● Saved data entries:
■ ■ ■ ■ ■ ■ ■

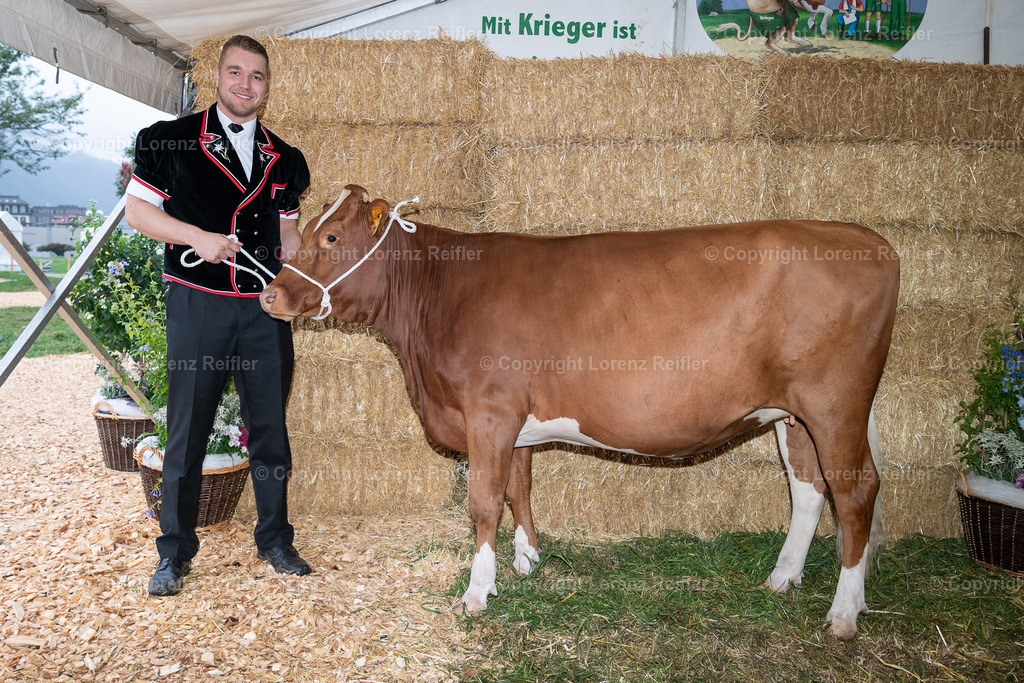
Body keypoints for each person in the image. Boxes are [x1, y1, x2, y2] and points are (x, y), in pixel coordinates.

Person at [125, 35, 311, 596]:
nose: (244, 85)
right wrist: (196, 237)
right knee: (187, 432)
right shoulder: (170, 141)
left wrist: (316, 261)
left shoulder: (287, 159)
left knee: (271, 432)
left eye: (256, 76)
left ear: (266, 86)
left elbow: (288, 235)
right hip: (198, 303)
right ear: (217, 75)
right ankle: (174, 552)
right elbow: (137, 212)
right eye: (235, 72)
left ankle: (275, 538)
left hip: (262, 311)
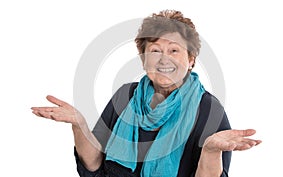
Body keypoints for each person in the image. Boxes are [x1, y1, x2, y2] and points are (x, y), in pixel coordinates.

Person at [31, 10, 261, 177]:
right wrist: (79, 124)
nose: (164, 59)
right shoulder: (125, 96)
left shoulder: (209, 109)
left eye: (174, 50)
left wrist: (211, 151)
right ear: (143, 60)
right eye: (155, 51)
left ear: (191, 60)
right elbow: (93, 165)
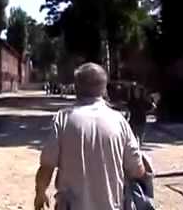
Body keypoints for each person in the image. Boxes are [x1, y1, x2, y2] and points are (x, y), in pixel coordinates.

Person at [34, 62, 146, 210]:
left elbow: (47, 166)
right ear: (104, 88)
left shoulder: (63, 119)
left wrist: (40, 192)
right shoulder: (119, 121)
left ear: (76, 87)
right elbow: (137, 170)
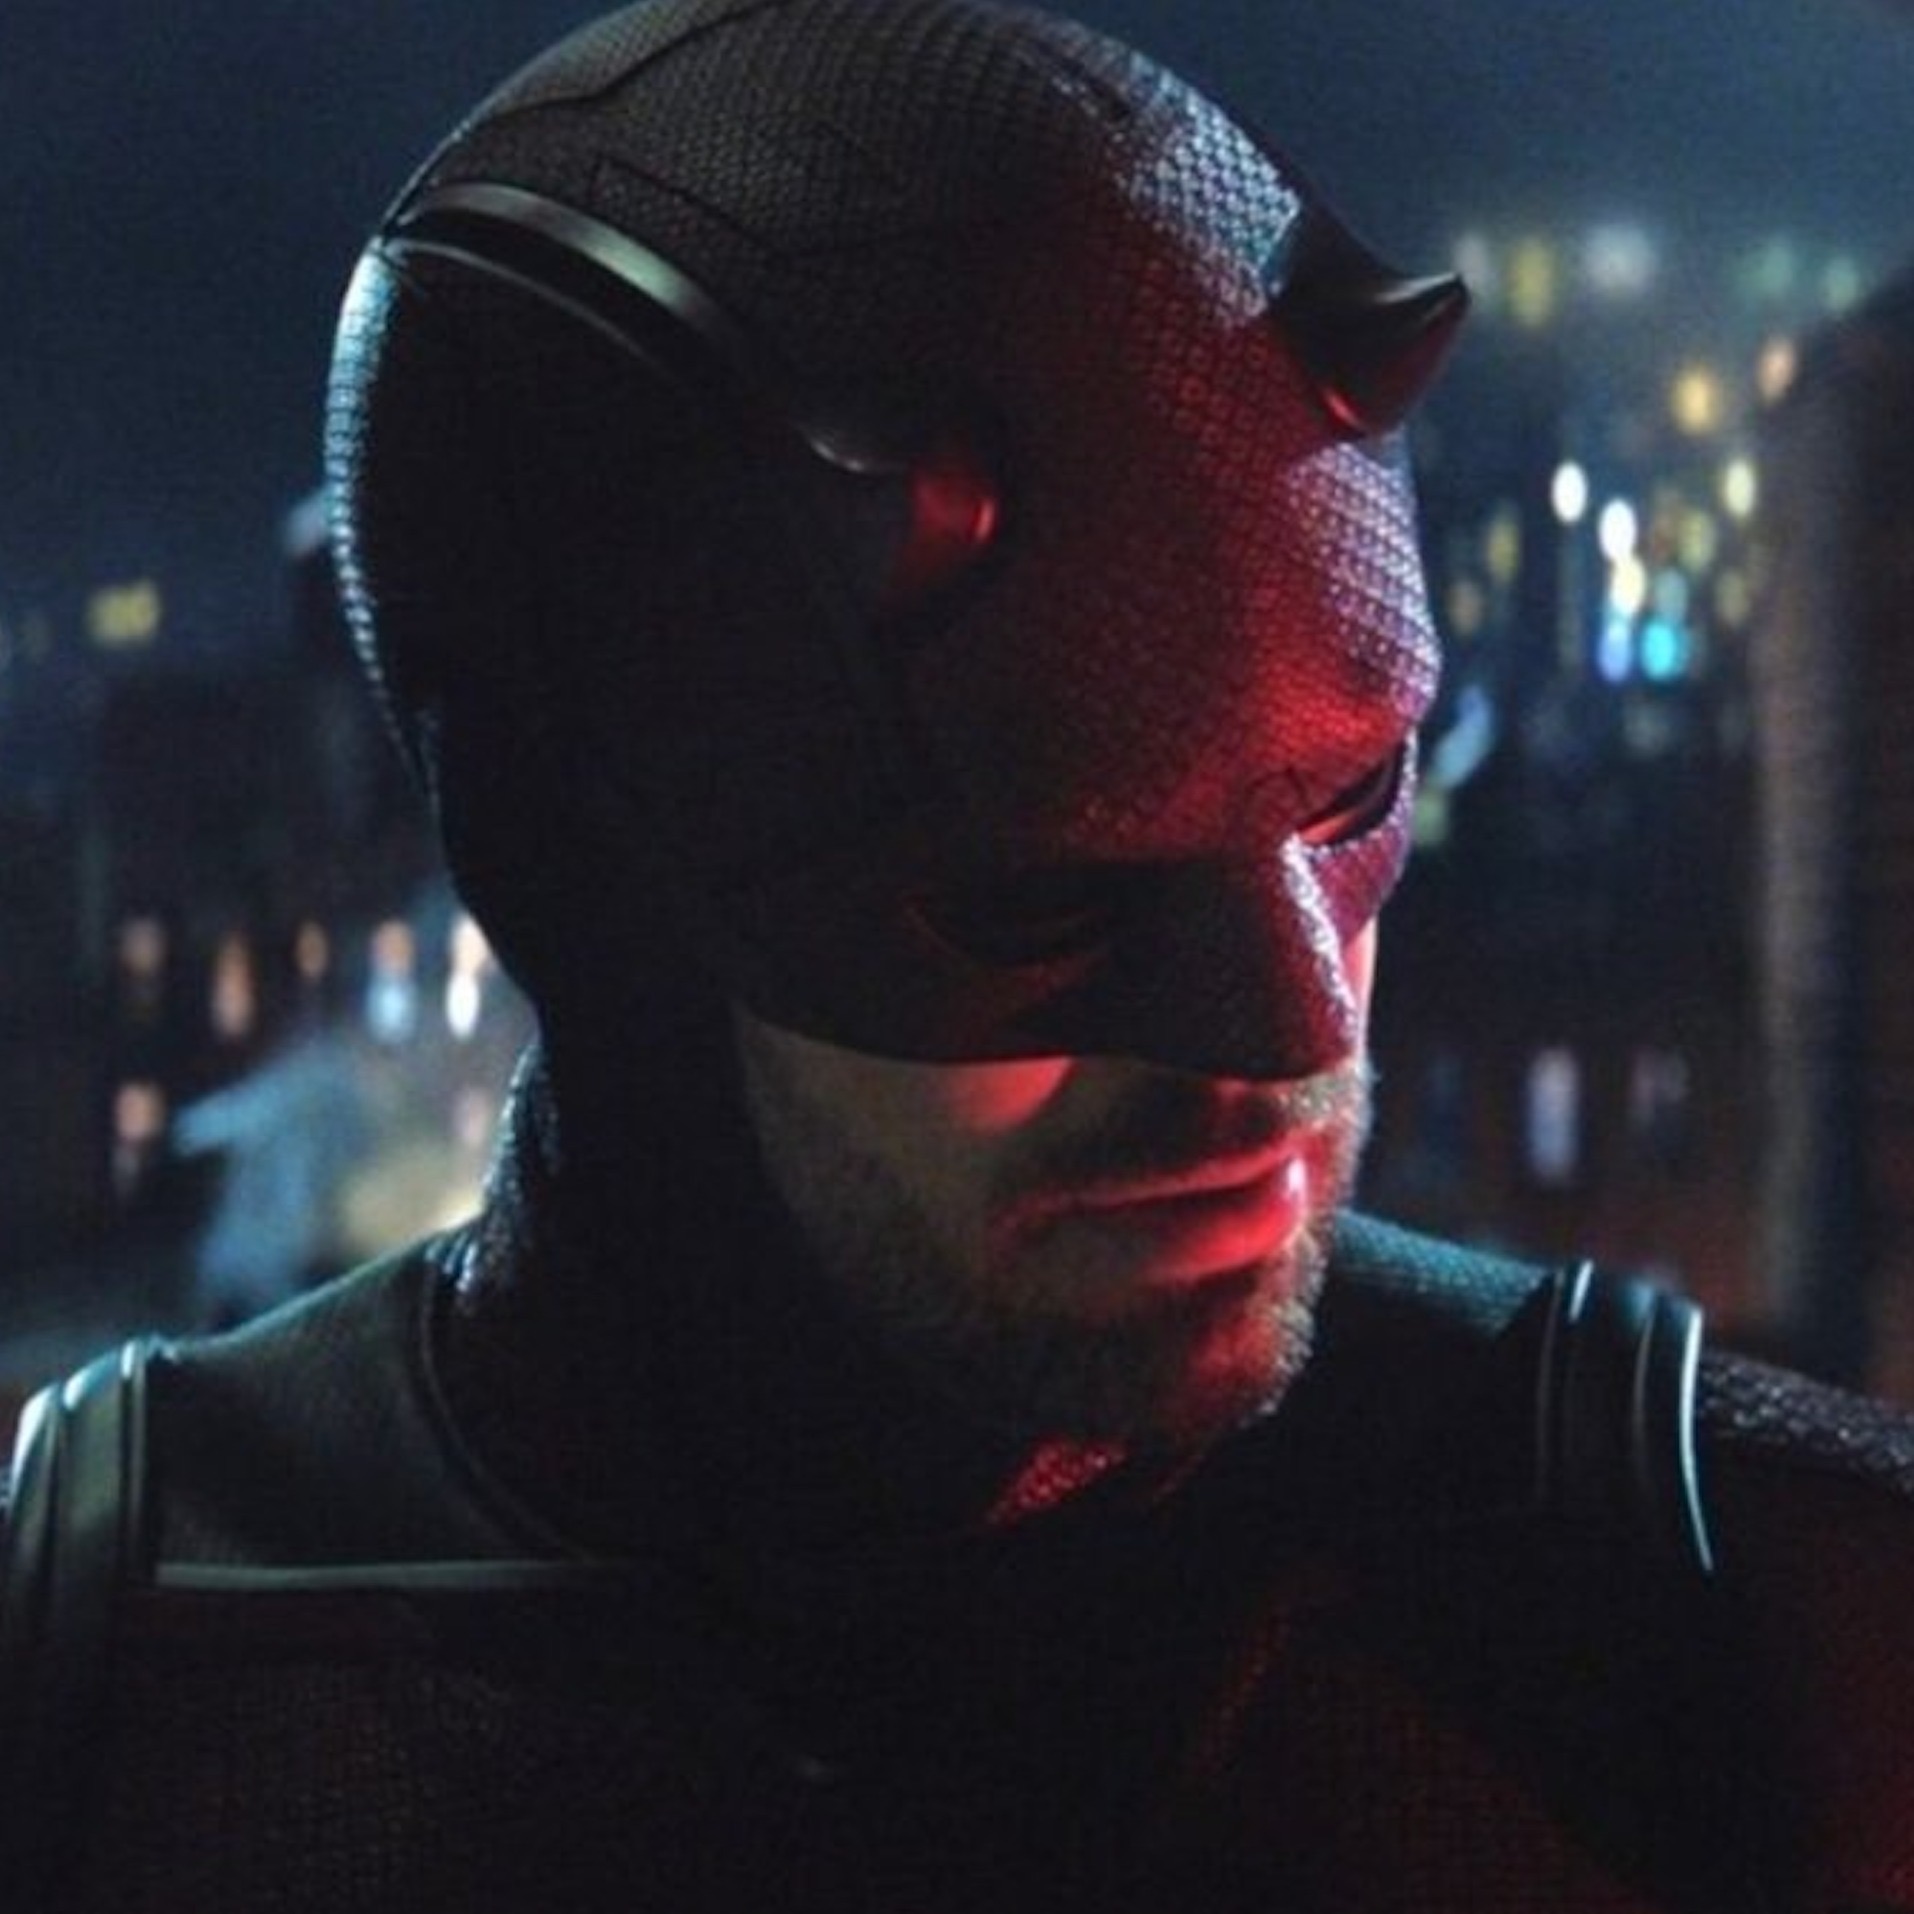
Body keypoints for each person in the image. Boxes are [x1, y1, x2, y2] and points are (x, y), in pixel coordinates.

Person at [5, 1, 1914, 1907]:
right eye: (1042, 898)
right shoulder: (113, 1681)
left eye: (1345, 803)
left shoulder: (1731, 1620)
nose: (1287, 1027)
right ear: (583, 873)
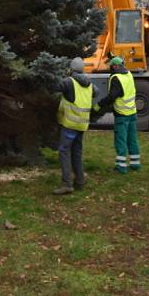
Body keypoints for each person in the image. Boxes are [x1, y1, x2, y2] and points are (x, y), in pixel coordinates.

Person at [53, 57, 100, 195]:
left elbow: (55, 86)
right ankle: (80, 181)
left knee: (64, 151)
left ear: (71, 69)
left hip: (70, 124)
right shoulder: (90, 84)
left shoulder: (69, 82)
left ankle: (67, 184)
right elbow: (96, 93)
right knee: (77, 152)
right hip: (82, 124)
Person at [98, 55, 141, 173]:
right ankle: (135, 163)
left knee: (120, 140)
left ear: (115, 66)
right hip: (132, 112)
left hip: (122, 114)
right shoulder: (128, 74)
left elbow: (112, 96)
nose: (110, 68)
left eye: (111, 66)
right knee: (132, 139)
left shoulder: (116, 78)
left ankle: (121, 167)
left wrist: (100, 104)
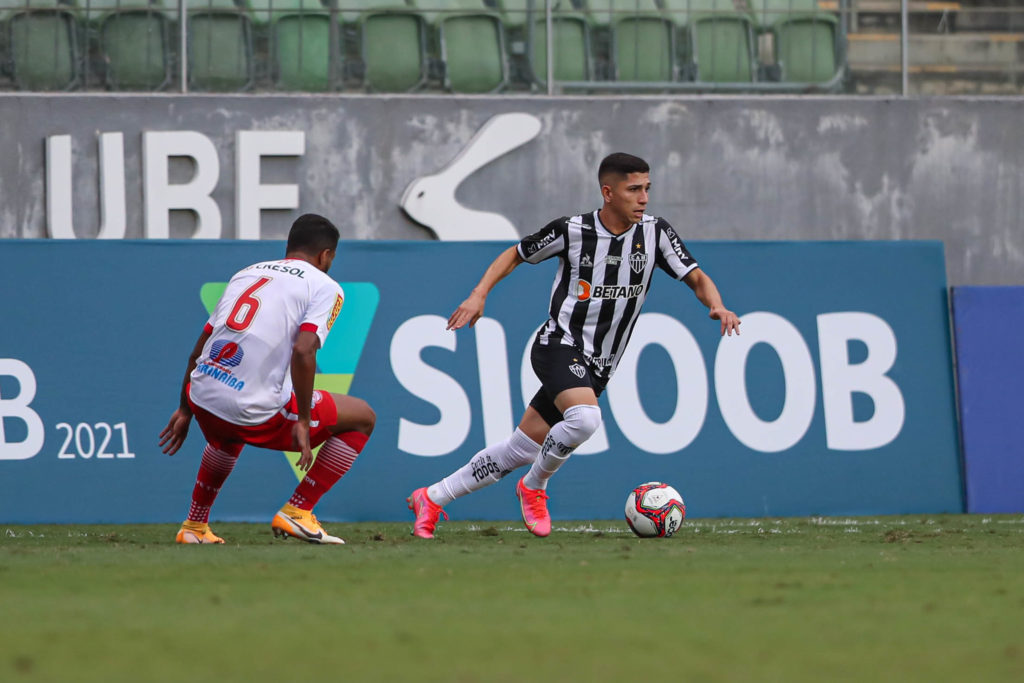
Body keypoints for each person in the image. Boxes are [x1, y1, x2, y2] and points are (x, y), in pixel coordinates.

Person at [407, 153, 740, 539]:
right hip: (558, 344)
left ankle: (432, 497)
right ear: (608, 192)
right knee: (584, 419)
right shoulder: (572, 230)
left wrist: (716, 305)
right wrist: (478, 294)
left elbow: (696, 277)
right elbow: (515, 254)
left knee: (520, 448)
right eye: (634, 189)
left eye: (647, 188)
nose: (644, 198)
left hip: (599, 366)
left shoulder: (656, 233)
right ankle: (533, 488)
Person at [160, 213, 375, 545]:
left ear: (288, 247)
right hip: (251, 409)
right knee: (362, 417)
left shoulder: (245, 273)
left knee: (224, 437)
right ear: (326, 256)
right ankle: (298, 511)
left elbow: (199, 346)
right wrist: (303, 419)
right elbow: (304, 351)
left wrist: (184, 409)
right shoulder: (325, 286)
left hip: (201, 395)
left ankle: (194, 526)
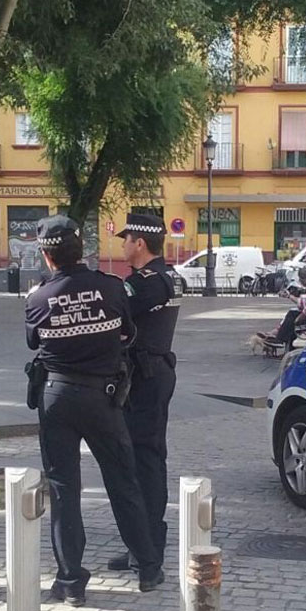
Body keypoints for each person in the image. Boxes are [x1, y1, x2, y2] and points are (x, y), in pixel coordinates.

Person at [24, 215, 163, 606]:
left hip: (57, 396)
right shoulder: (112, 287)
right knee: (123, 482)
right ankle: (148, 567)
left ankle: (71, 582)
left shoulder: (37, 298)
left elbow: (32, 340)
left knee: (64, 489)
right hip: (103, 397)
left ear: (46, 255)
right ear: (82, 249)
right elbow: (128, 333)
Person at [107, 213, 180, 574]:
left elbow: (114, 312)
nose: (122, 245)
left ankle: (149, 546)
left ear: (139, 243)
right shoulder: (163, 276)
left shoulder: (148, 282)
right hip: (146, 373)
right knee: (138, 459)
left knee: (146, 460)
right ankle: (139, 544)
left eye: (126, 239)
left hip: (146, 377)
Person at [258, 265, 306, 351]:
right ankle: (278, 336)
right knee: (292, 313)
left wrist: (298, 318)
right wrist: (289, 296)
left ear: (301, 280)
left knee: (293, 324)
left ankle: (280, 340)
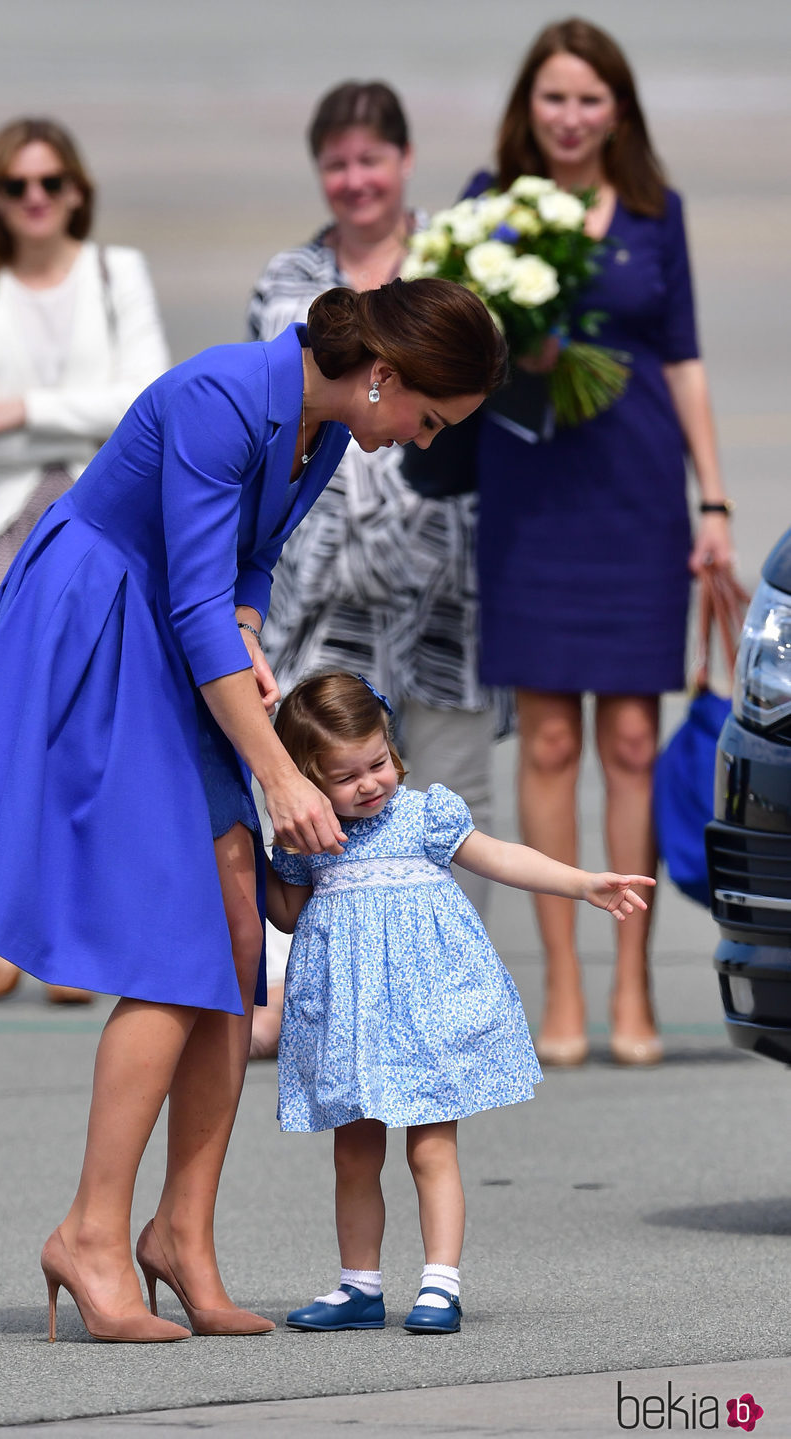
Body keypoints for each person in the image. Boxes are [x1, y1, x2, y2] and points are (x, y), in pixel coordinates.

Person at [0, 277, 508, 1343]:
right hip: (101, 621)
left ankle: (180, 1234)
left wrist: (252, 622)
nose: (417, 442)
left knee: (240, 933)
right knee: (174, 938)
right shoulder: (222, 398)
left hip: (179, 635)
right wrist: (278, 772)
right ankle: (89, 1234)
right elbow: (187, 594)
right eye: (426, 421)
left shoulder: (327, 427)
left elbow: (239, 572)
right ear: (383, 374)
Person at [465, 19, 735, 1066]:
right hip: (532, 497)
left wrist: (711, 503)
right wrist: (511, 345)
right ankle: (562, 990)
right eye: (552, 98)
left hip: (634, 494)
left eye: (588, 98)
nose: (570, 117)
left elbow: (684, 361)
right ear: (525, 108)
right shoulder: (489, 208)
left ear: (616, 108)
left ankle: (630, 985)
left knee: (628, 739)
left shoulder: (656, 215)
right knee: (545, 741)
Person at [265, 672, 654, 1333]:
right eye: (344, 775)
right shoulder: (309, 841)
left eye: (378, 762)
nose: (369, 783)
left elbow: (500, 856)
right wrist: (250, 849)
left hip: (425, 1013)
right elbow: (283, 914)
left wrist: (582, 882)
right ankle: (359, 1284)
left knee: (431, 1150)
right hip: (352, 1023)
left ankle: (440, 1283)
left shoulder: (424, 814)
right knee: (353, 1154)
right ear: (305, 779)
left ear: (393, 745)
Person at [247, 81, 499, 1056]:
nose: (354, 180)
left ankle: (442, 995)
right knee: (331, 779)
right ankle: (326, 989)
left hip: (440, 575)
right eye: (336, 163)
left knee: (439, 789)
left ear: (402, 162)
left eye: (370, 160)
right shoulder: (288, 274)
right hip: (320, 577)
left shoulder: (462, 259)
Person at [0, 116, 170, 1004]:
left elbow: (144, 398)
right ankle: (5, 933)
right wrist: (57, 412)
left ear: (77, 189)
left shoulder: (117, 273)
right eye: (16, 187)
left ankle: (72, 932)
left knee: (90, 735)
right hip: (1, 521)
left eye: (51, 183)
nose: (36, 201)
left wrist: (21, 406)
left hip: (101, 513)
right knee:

■ ■ ■ ■ ■ ■ ■

● EXERCISE DETAILS:
Pictures in the entries do not go into the copy. Print only the lines starting at the one containing "right ear: (608, 192)" and ending at the one containing "left ankle: (149, 546)", exactly as they appear.

● ANSWER TO THE PROBLEM:
right ear: (608, 192)
right knee: (584, 419)
right shoulder: (572, 230)
left wrist: (716, 305)
right wrist: (478, 294)
left elbow: (696, 277)
right elbow: (515, 254)
left knee: (520, 448)
right eye: (634, 189)
left eye: (647, 188)
nose: (644, 198)
left hip: (599, 366)
left shoulder: (656, 233)
right ankle: (533, 488)
Person at [160, 213, 375, 545]:
left ear: (288, 247)
right hip: (251, 409)
right knee: (362, 417)
left shoulder: (245, 273)
left knee: (224, 437)
right ear: (326, 256)
right ankle: (298, 511)
left elbow: (199, 346)
right wrist: (303, 419)
right elbow: (304, 351)
left wrist: (184, 409)
right shoulder: (325, 286)
left hip: (201, 395)
left ankle: (194, 526)
Body keypoints for each person in the image. Boxes are [x1, y1, x2, y2] and points are (x, y), in pixel coordinates.

Person at [24, 215, 163, 606]:
left hip: (57, 396)
right shoulder: (112, 287)
right knee: (123, 482)
right ankle: (148, 567)
left ankle: (71, 582)
left shoulder: (37, 298)
left elbow: (32, 340)
left knee: (64, 489)
right hip: (103, 397)
left ear: (46, 255)
right ear: (82, 249)
right elbow: (128, 333)
Person at [107, 213, 180, 574]:
left elbow: (114, 312)
nose: (122, 245)
left ankle: (149, 546)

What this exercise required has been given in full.